O tribunal também interveio pela segunda vez para minar severamente a Lei de Direitos de Voto quando votou 6-3 para restringir bastante a Seção 2. Isso tornará os desafios legais às novas leis eleitorais em alguns estados muito mais difíceis. Como a juíza Elena Kagan escreveu em uma dissidência, a opinião da maioria “habita principalmente uma zona livre de leis”, deixando a linguagem do estatuto “quase totalmente para trás” e simplesmente “cria um conjunto de exceções e considerações extra-textuais para minar a força do ato. ”
Finalmente, por uma votação de 6-3, o tribunal invalidou A exigência da Califórnia de que instituições de caridade no estado divulguem certas informações sobre a identidade de seus principais doadores. O tribunal considerou isso um ônus inconstitucional dos direitos de associação livre da Primeira Emenda desses doadores. Mas essa invalidação abrangente, como a opinião divergente da juíza Sonia Sotomayor deixa claro, se afastou profundamente de muitos casos anteriores que exigiam que os requerentes da Primeira Emenda oferecessem evidências de que uma divulgação esfriaria a associação ou aumentaria o risco de ameaças ou intimidação. É também uma reversão do endosso quase unânime do tribunal, apenas uma década atrás, da ideia de que a divulgação da identidade do doador é extremamente importante para o interesse público na transparência.
Em sua direção e impulso geral, esses casos do último mandato não diferem materialmente das abordagens que os juízes mais conservadores do tribunal vêm perseguindo há anos. O que é novo é a frequência e ousadia do tribunal em alcançar esses resultados radicais e sua disposição de fazê-lo com muita frequência, sem uma explicação honesta e o reconhecimento do que realmente está acontecendo.
Talvez a maioria conservadora de seis membros – com a influência às vezes moderadora do presidente da Justiça, Roberts, agora aparentemente reduzida – tenha chegado a este ponto por lealdade a um proposição articulado pelo próprio Ronald Reagan: “O governo não é a solução para os nossos problemas, o governo é o problema.”

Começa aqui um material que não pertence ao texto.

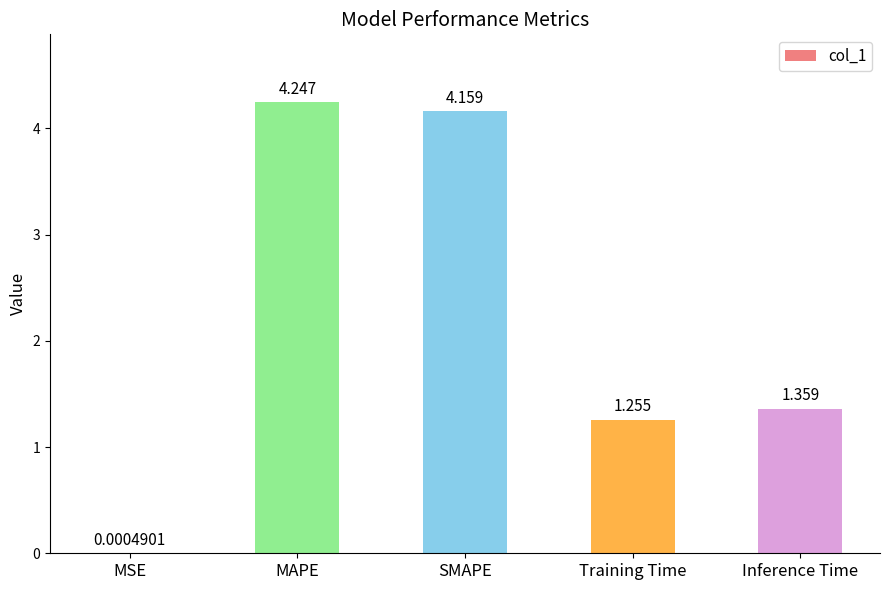

Are the bars grouped side by side (vs. stacked)?

No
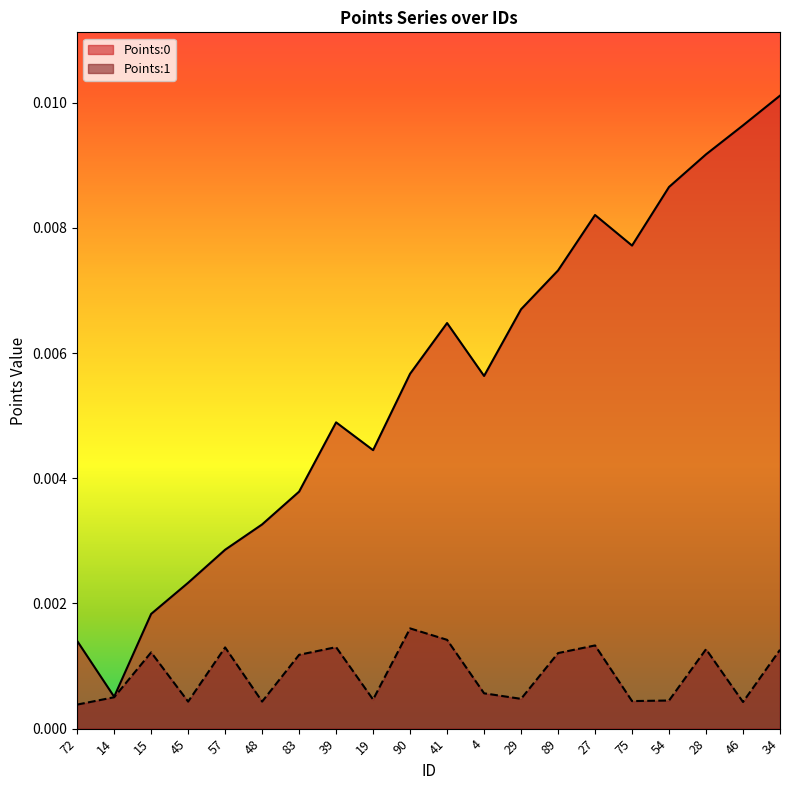

What are all the series names shown in the legend?

Points:0, Points:1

Mas eles fariam bem em lembrar por que a revolução Reagan na lei aconteceu em primeiro lugar. Foi motivado pela resistência à interferência judicial, principalmente pelo tribunal de Warren das décadas de 1950 e 1960, e se baseou na ideia de que os juízes são administradores de um corpo legislativo existente e não inovadores encarregados de reformá-lo radicalmente.

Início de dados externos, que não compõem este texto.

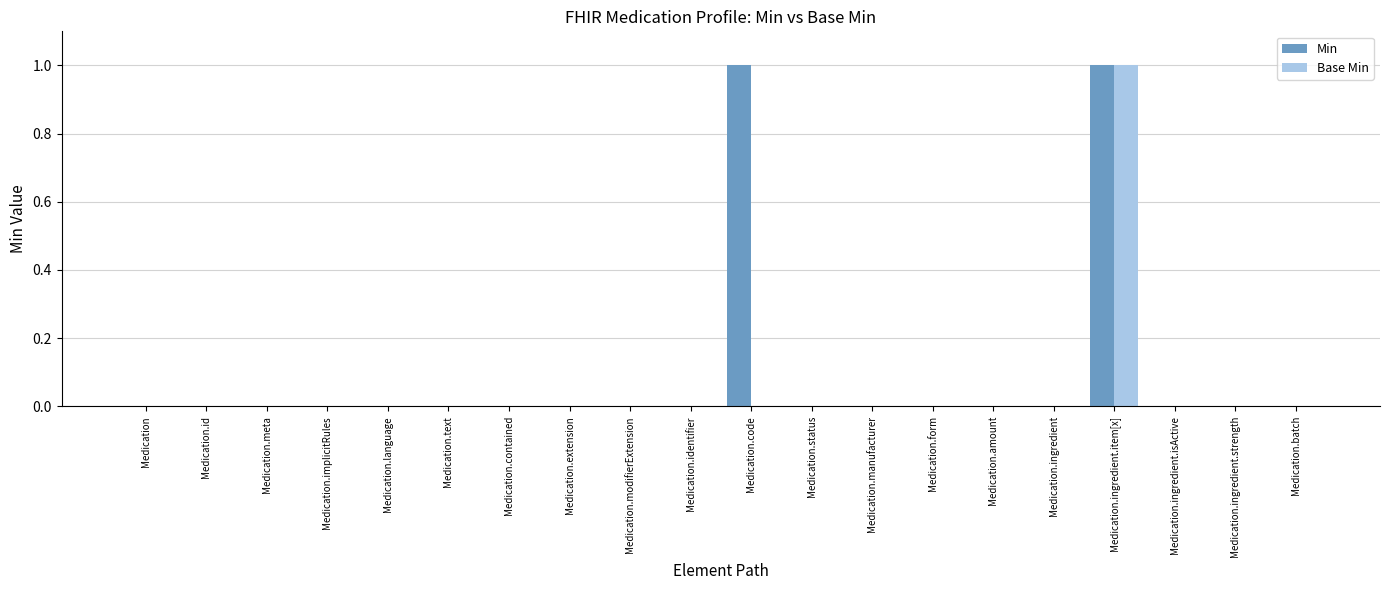

What are all the series names shown in the legend?

Min, Base Min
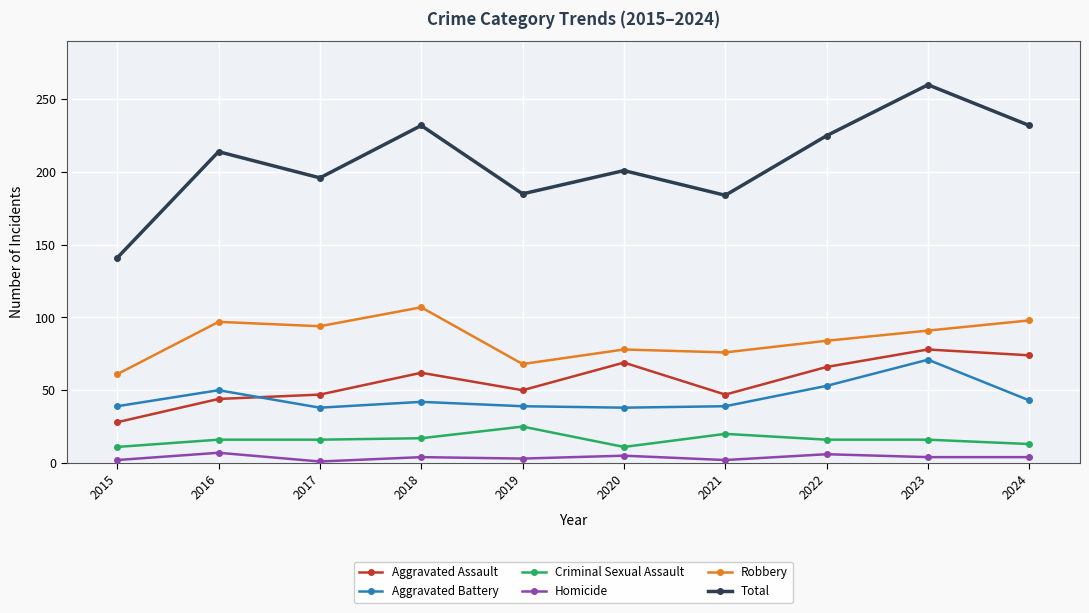

Between 2018 and 2020, which series saw the biggest shift?

Total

Deixar de lembrar isso desperdiçará a confiança pública que é tão essencial para a autoridade historicamente inquestionável do tribunal para dizer o que é a lei. Já neste ano, a aprovação dos americanos ao tribunal desabou.
Também fortalecerá os apelos por mudanças estruturais. Algumas propostas de reforma do Supremo Tribunal – como a instituição de limites de mandato e uma modesta expansão da bancada – seriam indiscutivelmente salutares.
Mas esse é um debate que é melhor perseguido por seus próprios méritos e não porque um tribunal fora de controle perdeu contato com sua missão e deve ser impedido de deixar de lado precedentes estabelecidos há muito tempo e alterar radicalmente nosso sistema de governo de acordo com preferências políticas de juízes individuais.
Donald Ayer, ex-procurador-geral dos EUA e principal procurador-geral adjunto na administração Reagan e procurador-geral adjunto na administração George HW Bush, é professor adjunto da Georgetown Law.